Die Nationale Polizei der Ukraine (NPU) hat Namen und persönlichen Daten von fünf mutmaßlichen Kriegsverbrechern veröffentlicht. Es handelt sich um Angehörige des 234. Luftlanderegiments der 76. Division der russischen Armee, die während der Besatzung von Butscha im Jahr 2022 17 ukrainische Zivilisten hingerichtet haben sollen.

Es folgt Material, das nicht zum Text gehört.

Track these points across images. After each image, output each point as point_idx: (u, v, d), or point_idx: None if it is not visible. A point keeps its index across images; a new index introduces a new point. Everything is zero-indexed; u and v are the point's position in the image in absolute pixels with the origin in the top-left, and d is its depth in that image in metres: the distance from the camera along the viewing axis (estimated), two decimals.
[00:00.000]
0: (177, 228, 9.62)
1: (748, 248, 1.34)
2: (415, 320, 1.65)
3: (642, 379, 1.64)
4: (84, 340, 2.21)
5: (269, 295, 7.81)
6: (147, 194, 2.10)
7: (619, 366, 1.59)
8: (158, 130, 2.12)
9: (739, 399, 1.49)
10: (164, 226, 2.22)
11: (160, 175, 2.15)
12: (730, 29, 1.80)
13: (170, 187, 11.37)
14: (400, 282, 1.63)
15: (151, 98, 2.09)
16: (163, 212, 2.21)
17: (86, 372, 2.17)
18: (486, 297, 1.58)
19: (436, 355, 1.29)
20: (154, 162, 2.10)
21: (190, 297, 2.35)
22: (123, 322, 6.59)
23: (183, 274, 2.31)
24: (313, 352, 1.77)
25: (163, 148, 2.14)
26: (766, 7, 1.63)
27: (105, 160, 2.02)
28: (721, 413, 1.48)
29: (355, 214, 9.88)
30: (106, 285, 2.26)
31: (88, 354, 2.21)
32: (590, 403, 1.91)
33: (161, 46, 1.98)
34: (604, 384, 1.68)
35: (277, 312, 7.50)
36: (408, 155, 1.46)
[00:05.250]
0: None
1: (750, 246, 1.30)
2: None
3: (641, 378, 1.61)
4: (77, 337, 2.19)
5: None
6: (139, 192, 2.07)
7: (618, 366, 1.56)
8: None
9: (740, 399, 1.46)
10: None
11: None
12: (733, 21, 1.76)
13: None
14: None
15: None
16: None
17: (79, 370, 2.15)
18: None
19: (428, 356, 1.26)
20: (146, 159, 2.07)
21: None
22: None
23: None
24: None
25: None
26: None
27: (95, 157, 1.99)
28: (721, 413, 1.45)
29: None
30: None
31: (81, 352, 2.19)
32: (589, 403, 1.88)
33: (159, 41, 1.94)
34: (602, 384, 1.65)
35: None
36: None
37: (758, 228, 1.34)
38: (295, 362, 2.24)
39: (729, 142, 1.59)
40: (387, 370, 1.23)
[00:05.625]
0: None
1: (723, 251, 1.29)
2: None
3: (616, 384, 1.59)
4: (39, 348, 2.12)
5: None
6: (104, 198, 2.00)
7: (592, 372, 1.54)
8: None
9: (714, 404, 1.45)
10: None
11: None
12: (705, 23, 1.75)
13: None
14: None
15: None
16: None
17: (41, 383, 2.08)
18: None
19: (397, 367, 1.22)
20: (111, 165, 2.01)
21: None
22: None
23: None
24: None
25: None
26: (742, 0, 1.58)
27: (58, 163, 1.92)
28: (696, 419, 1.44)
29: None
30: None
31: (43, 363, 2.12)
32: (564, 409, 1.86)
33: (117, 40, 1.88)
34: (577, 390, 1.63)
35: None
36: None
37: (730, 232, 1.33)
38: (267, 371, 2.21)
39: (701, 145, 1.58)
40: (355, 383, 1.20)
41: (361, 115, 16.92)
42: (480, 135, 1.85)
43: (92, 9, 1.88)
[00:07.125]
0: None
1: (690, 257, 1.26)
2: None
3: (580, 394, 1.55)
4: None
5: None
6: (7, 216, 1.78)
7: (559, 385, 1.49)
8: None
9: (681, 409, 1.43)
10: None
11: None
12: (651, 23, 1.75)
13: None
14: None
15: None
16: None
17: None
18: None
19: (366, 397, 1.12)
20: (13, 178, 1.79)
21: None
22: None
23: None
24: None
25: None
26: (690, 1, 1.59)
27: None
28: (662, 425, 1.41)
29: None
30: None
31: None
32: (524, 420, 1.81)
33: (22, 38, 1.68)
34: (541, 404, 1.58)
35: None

Auf der Website der Nationalpolizei der Ukraine heißt es:

„Während der Besetzung der Stadt drangen russische Soldaten in Höfe ein, trieben Menschen auf die Straße und erschossen sie direkt vor ihren Häusern. Einige der Opfer versuchten, ihren Nachbarn zu helfen, andere kamen nach den Beschüssen lediglich aus den Kellern. Einige wurden vor ihrer Hinrichtung gefoltert, und die Besatzer versuchten, einen Teil der Leichen zu verbrennen, um ihre Verbrechen zu vertuschen.“

Laut Ermittlungsbehörden konnte anhand von Zeugenaussagen, ballistischen Analysen sowie Foto- und Videomaterial das vollständige Tatgeschehen rekonstruiert und die Täter eindeutig identifiziert werden.
Es handelt sich um folgende Soldaten des 234. Luftlanderegiments der 76. Luftlandedivision der Streitkräfte der Russischen Föderation:

  • Leutnant Kim Yuriy Vladimirovich, war Kommandeur zur Zeit der Besatzung.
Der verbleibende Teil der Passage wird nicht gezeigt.